Consequently, the only ways you can get in trouble are:

  • By breaking the law less than one or (or in some cases six months) before a subpoena arrives.
  • By deleting something important and forgetting to ask for help recovering it before a month goes by
  • By deleting something important before it has been on the system long enough to get backed up (one full day to be safe)
  • By storing hard to replace files in places where your supposed to store easy to replace file.

/72hours is not backed up

It is useful to have disk space allocated for "temporary" storage of large, intermediate and easily reproduced files. 10GB of IPUMS data that you can download again with one click, for example, or Stata datasets that you only write out in order to merge or collpse them. Even jstor articles for which you have stored the permanent link don't really need to be stored and backed up endlessly.
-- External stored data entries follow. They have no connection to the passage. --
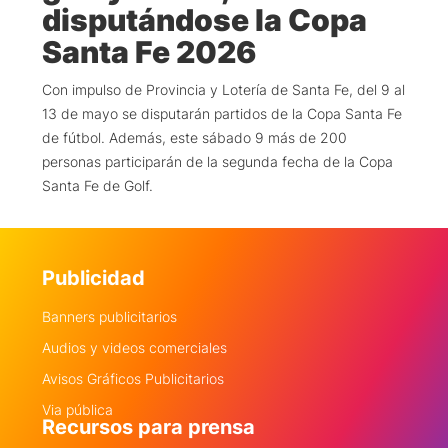
disputándose la Copa
Santa Fe 2026
Con impulso de Provincia y Lotería de Santa Fe, del 9 al
13 de mayo se disputarán partidos de la Copa Santa Fe
de fútbol. Además, este sábado 9 más de 200
personas participarán de la segunda fecha de la Copa
Santa Fe de Golf.
Publicidad
Banners publicitarios
Audios y videos comerciales
Avisos Gráficos Publicitarios
Via pública
Recursos para prensa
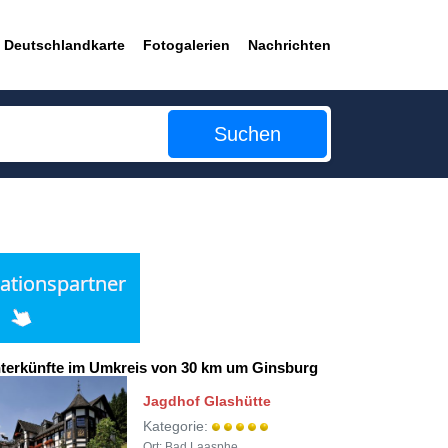
Deutschlandkarte
Fotogalerien
Nachrichten
Suchen
terkünfte im Umkreis von 30 km um Ginsburg
Jagdhof Glashütte
Kategorie:
Ort: Bad Laasphe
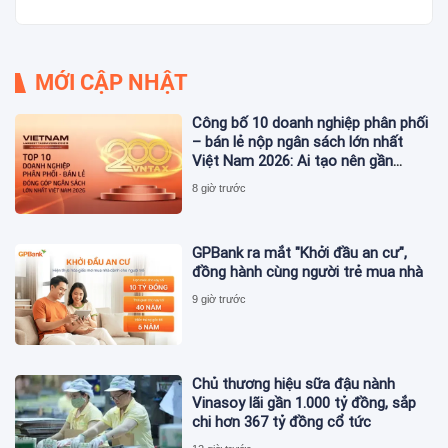
MỚI CẬP NHẬT
Công bố 10 doanh nghiệp phân phối
– bán lẻ nộp ngân sách lớn nhất
Việt Nam 2026: Ai tạo nên gần
12.900 tỷ đồng?
8 giờ trước
GPBank ra mắt "Khởi đầu an cư",
đồng hành cùng người trẻ mua nhà
9 giờ trước
Chủ thương hiệu sữa đậu nành
Vinasoy lãi gần 1.000 tỷ đồng, sắp
chi hơn 367 tỷ đồng cổ tức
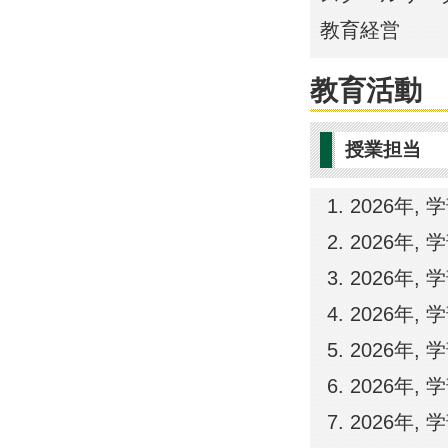
教育経営
教育活動
授業担当
2026年,
2026年,
2026年,
2026年,
2026年,
2026年,
2026年,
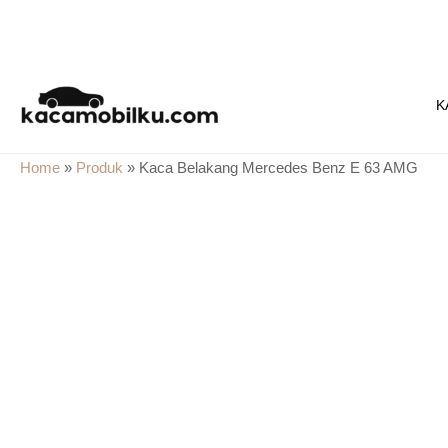
Skip
to
K
content
Home
»
Produk
»
Kaca Belakang Mercedes Benz E 63 AMG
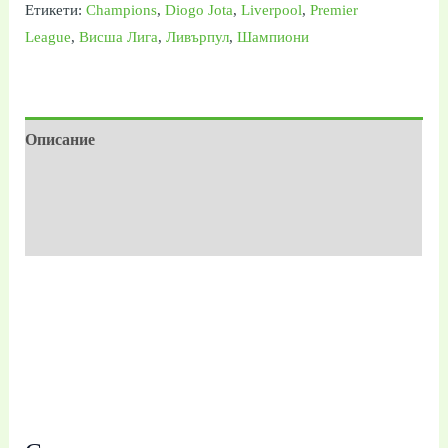
Етикети:
Champions
,
Diogo Jota
,
Liverpool
,
Premier
League
,
Висша Лига
,
Ливърпул
,
Шампиони
Описание
Допълнителна информация
Отзиви (0)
For this purpse we have directories called /72hours. Despite the name, stuff that you put in /72hours will be there for at least 60 days--unless of course the disk fails -- then they are gone because we do not backup /72hours. Files will also disappear from /72hours after 60 days without modification. That's good thing. All that stuff that you download and lose interest in after 10 minutes. Put it in /72hours.

Two more features of /72hours:

  • Every server has its own /72hours directory. There is NOT just one that is shared across the network (like COMMONS). The good ting about this is that local disk is quicker to read and write to--that can save you minutes when you are dealing with huge files.
  • It is a good practice to store large important (hard to reproduce) data files in COMMONS in compressed tar files and simply unpack them onto /72hours when you are need them.